Exercise aim: For this exercise, copy out each line of the material below that includes "Duschtuch".

Records provided:

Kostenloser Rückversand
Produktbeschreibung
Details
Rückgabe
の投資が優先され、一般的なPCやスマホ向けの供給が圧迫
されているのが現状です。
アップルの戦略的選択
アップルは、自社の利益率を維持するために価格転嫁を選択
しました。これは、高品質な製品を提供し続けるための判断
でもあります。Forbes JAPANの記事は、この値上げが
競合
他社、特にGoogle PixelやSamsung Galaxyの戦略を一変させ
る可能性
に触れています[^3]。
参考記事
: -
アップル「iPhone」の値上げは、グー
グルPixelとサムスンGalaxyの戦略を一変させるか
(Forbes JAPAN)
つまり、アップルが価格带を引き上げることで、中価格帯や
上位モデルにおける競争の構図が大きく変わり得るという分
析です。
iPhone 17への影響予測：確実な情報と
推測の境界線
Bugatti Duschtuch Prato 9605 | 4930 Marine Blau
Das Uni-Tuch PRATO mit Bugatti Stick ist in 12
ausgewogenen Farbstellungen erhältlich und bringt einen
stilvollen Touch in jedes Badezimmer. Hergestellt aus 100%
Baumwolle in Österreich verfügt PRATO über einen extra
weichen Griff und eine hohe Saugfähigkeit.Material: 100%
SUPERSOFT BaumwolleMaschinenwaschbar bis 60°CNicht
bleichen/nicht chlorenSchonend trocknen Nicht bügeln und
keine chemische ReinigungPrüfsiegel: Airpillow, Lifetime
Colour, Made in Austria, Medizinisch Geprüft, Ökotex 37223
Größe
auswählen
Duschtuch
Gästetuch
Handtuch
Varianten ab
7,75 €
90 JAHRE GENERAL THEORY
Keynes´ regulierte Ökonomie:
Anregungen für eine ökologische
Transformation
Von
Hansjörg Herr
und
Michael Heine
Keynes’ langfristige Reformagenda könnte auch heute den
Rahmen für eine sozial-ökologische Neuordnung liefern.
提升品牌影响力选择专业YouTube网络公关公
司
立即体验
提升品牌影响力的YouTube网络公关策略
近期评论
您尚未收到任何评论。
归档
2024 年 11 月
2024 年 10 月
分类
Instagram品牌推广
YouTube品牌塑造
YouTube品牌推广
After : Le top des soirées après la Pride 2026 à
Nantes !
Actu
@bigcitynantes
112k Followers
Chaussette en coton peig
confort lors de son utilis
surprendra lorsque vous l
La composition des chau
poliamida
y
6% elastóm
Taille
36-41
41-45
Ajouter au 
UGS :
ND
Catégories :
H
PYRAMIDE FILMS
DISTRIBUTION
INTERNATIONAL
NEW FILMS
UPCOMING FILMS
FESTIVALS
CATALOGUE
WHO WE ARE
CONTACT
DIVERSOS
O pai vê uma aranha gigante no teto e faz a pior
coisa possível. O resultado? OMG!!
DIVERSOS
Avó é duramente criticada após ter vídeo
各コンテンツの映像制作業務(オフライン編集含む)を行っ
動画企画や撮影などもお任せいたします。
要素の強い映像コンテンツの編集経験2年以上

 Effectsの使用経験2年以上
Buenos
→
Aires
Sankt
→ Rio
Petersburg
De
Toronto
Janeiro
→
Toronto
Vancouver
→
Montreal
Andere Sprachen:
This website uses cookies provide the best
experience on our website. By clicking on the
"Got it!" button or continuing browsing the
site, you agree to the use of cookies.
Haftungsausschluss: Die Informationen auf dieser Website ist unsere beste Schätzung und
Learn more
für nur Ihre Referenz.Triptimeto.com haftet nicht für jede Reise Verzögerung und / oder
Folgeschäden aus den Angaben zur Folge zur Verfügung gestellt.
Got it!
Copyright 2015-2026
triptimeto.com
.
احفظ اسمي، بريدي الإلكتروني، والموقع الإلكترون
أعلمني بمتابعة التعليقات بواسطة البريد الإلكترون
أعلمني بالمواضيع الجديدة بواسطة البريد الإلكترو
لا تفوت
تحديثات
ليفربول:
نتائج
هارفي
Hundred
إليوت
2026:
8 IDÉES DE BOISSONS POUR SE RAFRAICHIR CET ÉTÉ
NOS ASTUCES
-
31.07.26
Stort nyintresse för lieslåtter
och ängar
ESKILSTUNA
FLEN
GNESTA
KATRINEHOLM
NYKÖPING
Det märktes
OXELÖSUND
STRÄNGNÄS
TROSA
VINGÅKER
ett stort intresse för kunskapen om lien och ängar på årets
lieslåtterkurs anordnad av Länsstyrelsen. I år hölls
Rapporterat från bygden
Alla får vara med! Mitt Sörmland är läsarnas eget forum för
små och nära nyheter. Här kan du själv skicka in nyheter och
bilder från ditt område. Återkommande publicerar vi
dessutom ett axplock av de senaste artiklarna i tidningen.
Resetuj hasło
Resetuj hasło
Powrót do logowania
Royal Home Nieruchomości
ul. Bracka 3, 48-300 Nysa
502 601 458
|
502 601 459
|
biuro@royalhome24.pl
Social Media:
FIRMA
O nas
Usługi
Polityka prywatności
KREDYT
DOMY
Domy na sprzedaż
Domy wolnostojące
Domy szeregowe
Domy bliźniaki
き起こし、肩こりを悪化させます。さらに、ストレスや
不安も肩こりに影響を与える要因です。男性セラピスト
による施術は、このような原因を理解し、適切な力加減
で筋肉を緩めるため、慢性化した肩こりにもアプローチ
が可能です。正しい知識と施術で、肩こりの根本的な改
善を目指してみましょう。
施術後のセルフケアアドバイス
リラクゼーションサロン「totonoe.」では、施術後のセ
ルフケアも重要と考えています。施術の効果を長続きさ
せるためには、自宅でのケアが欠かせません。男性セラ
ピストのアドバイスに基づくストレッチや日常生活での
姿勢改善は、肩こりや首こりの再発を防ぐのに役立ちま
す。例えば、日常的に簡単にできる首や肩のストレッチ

Answer to the exercise:
Bugatti Duschtuch Prato 9605 | 4930 Marine Blau
Duschtuch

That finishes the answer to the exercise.